A Juneteenth celebration in Texas in 1900. Source: https://www.theguardian.com/us-news/2020/jun/18/juneteenth-celebration-events-protest-activism |
Earlier today I posted this on social media:
Making Juneteenth a national holiday and removing Confederate monuments are literally the least we could do toward becoming a decent country.
Before I explain what I meant (somewhat like the commentary on a Sanskrit sūtra), if you don't know what Juneteenth is, look into it. This is a decent place to start. A lot of people (especially white Americans) are wondering what Juneteenth is. There have been fabulous technological innovations in human history known as the internet and books. Check them out. And don't fall into the trap of assuming that because you haven't heard of something it either doesn't exist or can't be important.
Another prefatory issue: I debated whether to include a post on Juneteenth as a white American. I didn't grow up with the holiday. I probably didn't even know about it until I was in college. So you're probably better off listening to Black Americans about Juneteenth.
Jamelle Bouie has an interesting point in his column on Juneteenth.
Juneteenth may mark just one moment in the struggle for emancipation, but the holiday gives us an occasion to reflect on the profound contributions of enslaved black Americans to the cause of human freedom. It gives us another way to recognize the central place of slavery and its demise in our national story. And it gives us an opportunity to remember that American democracy has more authors than the shrewd lawyers and erudite farmer-philosophers of the Revolution, that our experiment in liberty owes as much to the men and women who toiled in bondage as it does to anyone else in this nation’s history.
Here are some tweets I've been thinking about today.
So prefatory remarks complete, here's some commentary on my post. I think Juneteenth should be a national holiday. But, much like the holiday itself in the senses indicated above, this holiday itself is not the end of the freedom struggle for African Americans. As Bouie points out in his article, this struggle began in the 17th century and did not end in 1865. But also, recognition of this important part of American history is important for all Americans. African American history is American history. The horror and brutality of slavery is part of our history, one that I don't think we as a nation have ever really grappled with in an open and honest way. And we all suffer for it.
White supremacy encourages white Americans to think of public goods like education and healthcare as things we might accidentally give to "undeserving" Black people. And we all suffer for it. It gives us voter ID laws and draconian restrictions on voting rights. And we all suffer for it.
Juneteenth is special for many Black Americans in a way that it's not for me. I probably don't fully understand because I lack that lived experience. I acknowledge that.
Making Juneteenth a national holiday would be one small step toward making this a decent country for all Americans. We've never been a decent country, so there's something subversively science fictional about this idea. But it is an idea worth striving for.
Most Confederate monuments in the US were erected during the Jim Crow era.

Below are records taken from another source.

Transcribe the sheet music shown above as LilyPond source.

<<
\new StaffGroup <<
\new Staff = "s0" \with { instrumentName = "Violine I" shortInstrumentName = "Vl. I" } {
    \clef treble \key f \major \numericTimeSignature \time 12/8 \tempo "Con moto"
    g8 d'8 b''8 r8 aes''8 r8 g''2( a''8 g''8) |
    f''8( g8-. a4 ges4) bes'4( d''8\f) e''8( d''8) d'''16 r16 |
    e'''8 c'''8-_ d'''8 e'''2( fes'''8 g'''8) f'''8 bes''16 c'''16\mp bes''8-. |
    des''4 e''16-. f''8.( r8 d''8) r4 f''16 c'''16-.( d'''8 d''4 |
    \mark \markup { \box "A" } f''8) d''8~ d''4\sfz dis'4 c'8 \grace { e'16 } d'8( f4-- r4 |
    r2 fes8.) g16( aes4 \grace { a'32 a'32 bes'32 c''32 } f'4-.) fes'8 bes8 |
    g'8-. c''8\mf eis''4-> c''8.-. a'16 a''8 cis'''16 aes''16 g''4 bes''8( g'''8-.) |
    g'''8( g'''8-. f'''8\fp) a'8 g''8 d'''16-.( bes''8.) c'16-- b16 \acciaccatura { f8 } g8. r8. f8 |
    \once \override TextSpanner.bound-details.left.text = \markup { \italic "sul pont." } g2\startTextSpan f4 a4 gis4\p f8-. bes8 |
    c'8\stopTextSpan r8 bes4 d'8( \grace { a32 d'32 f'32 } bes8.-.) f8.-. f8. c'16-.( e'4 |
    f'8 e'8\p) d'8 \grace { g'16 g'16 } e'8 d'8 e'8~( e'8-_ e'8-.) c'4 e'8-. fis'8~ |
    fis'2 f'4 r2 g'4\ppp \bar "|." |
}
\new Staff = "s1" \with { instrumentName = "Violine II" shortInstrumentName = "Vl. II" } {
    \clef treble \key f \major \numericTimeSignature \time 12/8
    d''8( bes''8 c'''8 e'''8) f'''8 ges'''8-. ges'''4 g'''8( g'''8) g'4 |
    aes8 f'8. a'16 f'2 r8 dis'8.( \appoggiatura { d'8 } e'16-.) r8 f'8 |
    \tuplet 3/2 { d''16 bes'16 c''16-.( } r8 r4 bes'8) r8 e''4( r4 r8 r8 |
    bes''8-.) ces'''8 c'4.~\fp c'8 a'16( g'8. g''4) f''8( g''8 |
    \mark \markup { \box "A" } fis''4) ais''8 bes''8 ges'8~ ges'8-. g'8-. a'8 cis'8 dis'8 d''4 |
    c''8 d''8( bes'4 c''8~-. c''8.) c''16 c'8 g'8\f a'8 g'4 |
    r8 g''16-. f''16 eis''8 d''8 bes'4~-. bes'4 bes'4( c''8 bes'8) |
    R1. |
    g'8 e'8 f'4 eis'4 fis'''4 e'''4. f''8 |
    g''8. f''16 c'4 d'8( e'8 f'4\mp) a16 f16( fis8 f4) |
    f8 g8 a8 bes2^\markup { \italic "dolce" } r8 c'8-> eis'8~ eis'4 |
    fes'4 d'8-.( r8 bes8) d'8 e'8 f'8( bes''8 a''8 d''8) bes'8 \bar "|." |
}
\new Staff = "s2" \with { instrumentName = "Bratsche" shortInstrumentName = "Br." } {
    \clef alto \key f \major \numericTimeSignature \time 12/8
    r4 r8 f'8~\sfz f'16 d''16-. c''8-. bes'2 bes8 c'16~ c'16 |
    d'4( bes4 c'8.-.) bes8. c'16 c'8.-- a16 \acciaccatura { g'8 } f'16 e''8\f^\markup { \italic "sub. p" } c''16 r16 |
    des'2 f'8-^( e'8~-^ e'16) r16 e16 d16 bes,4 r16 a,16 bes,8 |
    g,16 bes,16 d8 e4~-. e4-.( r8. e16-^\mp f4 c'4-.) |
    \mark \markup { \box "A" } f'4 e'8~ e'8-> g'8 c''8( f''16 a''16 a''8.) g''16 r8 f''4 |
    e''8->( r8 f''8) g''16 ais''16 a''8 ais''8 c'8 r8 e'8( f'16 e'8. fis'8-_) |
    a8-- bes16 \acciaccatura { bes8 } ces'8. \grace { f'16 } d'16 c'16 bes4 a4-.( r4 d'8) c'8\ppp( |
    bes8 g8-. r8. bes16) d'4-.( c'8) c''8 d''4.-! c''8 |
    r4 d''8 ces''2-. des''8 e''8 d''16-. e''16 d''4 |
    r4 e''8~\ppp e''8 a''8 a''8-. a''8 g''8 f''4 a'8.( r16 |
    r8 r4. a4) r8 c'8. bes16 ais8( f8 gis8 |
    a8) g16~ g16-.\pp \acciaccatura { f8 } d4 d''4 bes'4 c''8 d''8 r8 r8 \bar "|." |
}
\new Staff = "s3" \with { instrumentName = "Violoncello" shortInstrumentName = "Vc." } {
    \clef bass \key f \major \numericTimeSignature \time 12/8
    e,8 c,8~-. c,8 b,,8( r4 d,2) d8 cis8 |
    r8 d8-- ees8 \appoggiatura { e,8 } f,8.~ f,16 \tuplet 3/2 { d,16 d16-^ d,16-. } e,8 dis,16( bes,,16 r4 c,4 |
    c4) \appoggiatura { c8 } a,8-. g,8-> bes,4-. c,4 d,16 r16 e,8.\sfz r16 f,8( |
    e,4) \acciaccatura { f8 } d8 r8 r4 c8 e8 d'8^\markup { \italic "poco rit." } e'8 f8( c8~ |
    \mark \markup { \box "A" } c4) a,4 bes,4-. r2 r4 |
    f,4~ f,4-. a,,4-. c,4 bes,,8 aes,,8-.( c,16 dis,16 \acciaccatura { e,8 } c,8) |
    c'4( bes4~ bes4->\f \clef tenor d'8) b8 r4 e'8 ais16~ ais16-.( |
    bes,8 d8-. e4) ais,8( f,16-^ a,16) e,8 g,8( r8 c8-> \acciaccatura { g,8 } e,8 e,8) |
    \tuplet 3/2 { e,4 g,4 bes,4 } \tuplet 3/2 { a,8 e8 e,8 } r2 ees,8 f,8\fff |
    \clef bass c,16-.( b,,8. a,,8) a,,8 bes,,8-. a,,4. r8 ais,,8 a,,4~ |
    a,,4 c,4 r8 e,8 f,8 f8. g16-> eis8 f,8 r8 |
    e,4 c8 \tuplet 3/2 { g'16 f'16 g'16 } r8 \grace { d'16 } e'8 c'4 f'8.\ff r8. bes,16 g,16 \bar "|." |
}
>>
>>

For example, a "Confederate cemetery" near where I live in Chattanooga has monuments that were built in the 1910's and 1920's. Do these monuments exist to remind people about history? Yes, but in doing so they were part of a wave of terrorism against African Americans that lasted for almost 100 years.
Okay, sure, someone might object, but surely today they serve a historical function. Reply: But what is that history? Wealthy white generals who started a war that killed 500,000 Americans for the purpose of preserving their ownership of almost four million Black Americans? But, the objection may continue, wasn't it about states' rights? Reply: Yes, but states' rights to do what, exactly? Own human beings?
But, the objection may continue, these are about preserving our history. We have monuments to the Holocaust to remember that history. Reply: Yes, but they in no way celebrate this history. I visited Auschwitz in 2018. It was not celebratory. You go with a guide, who puts everything in context. It is an intense and draining experience. There are no statues of Hitler on horseback.
We should have memorials to the Civil War dead, like some of those that already exist in my area. We should have memorials to millions of human lives destroyed by slavery and lynchings (like the memorial to the victims of lynching in America located in Montgomery, AL). But I don't think we need to celebrate the people who contributed to causing all of this suffering.
But, the objection continues, we need to remember history and heritage! Reply: I repeat what I said earlier: There have been fabulous technological innovations in human history known as the internet and books. Check them out. And don't fall into the trap of assuming that because you haven't heard of something it either doesn't exist or can't be important.
And I'll add: As someone who grew up in the Midwest and now lives in the South, I'm sensitive to the ways that the rest of the country denigrates the South. There are many great things about the South (food, hospitality, a laid back attitude, diversity, a rich history of anti-racism and labor organizing, nice winters, etc.), but leading an insurrection to preserve ownership of human beings is not one of these great things. And to my Northern kin: Don't be smug about this. There has been plenty of racism up North. That internet and those books I mentioned can help. And of course George Floyd was killed six blocks from where my Grandma lived when I was a kid, and that sparked a global uprising.
The legacies of slavery continue throughout our entire country, partly because we have never as a country come to grips with that history. And I hope that Juneteenth could be a small part of doing so as we struggle to become a decent country for all Americans.